• [Aim of the task] Give the total number of lines in the data below that include "Problems", and nothing else.

Extracted page text data
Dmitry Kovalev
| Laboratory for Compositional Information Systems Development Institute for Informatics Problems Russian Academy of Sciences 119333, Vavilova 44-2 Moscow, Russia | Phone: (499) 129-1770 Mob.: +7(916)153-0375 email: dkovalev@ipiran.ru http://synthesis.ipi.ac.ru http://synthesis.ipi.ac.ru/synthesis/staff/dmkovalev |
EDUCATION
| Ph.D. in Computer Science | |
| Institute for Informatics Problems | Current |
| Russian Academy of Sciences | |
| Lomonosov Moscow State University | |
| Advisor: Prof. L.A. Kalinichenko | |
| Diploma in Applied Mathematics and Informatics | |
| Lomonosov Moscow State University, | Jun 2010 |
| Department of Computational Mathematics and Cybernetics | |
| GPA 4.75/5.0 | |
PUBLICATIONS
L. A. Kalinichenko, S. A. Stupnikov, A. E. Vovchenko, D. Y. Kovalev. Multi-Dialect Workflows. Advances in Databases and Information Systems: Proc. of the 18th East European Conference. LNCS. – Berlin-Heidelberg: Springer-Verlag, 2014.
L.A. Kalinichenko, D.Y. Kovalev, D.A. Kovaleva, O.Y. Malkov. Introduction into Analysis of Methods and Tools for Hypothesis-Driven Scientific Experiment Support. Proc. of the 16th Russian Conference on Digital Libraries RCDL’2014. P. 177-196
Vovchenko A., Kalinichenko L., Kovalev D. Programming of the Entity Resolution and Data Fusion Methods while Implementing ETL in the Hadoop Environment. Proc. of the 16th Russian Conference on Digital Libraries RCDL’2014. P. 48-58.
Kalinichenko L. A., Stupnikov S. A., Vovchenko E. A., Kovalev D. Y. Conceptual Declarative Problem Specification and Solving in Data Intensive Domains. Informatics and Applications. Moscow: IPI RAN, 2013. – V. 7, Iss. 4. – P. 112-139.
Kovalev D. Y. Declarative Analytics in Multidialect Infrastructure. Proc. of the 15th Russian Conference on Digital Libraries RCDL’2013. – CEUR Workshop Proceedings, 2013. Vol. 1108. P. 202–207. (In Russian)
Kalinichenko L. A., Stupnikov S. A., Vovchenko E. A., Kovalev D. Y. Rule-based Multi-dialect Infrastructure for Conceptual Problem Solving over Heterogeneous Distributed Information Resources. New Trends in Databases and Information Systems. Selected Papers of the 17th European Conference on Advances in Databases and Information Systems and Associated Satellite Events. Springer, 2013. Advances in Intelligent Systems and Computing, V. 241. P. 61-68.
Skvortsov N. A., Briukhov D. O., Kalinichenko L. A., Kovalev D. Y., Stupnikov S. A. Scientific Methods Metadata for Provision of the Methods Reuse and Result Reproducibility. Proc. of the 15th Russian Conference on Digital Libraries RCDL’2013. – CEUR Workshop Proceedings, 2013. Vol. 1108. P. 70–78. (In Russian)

• [Response] 2